Be Kind. Be kind. Be kind.

She must have been disappointed by my mean-girl persona at times, but I think she understood that it was a jungle at my private school. I remember once I complained about the girl who sat in the assigned desk in front of me (in first grade no less), who would turn around and put her “fat arm” on my desk. My mother said, “My heart bleeds for her.” I was surprised. There was no sympathy for me who had to put up with this unappealing girl. Of course, I immediately felt ashamed of my intolerance and I still cringe at the memory. I never liked that girl though.

My mother was not perfect and she taught me a few things which I had to un-learn over the years as well. But on the whole, she was a truly wonderful mother and I miss her every day.

MCC and siblings

What did you learn from your mother?

Here’s a lovely last-minute gift idea list from La Dolce Vita blog. Good ideas, but, no, I do not want to go see Baz Luhrmann’s The Great Gatsby with Leo.

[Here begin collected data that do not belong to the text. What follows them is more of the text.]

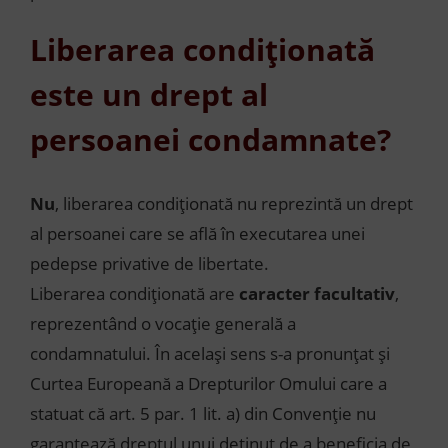
Liberarea condiționată
este un drept al
persoanei condamnate?
Nu
, liberarea condiționată nu reprezintă un drept
al persoanei care se află în executarea unei
pedepse privative de libertate.
Liberarea condiționată are
caracter facultativ
,
reprezentând o vocație generală a
condamnatului. În același sens s-a pronunțat și
Curtea Europeană a Drepturilor Omului care a
statuat că art. 5 par. 1 lit. a) din Convenție nu
garantează dreptul unui deținut de a beneficia de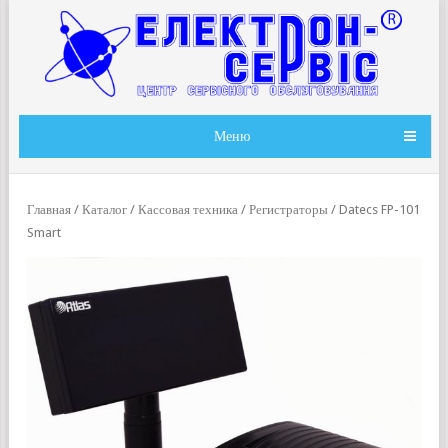
Меню
Главная
/
Каталог
/
Кассовая техника
/
Регистраторы
/ Datecs FP-101
Smart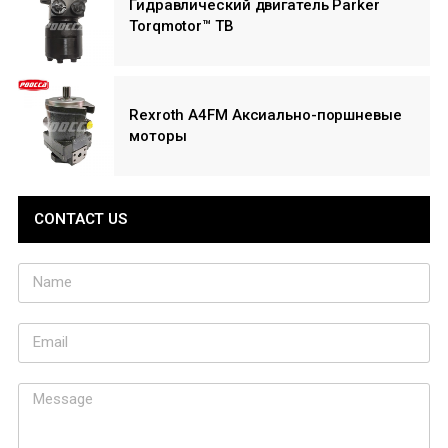
Гидравлический двигатель Parker
Torqmotor™ TB
Rexroth A4FM Аксиально-поршневые
моторы
CONTACT US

Happy Mother’s Day and read this quote–It kind of says it all:

*”She seemed to know, to accept, to welcome her position, the citadel of the family, the strong place that could not be taken. And since old Tom and the children could not know hurt or fear unless she acknowledged hurt and fear, she had practiced denying them in herself. And since, when a joyful thing happened, they looked to see whether joy was on her, it was her habit to build up laughter out of inadequate materials. But better than joy was calm. Imperturbability could be depended upon. And from her great and humble position in the family she had taken dignity and a clean calm beauty. From her position as healer, her hands had grown sure and cool and quiet; from her position as arbiter she had become as remote and faultless in judgment as a goddess. She seemed to know that if she swayed the family shook, and if she ever really deeply wavered or despaired the family would fall, the family will to function would be gone.”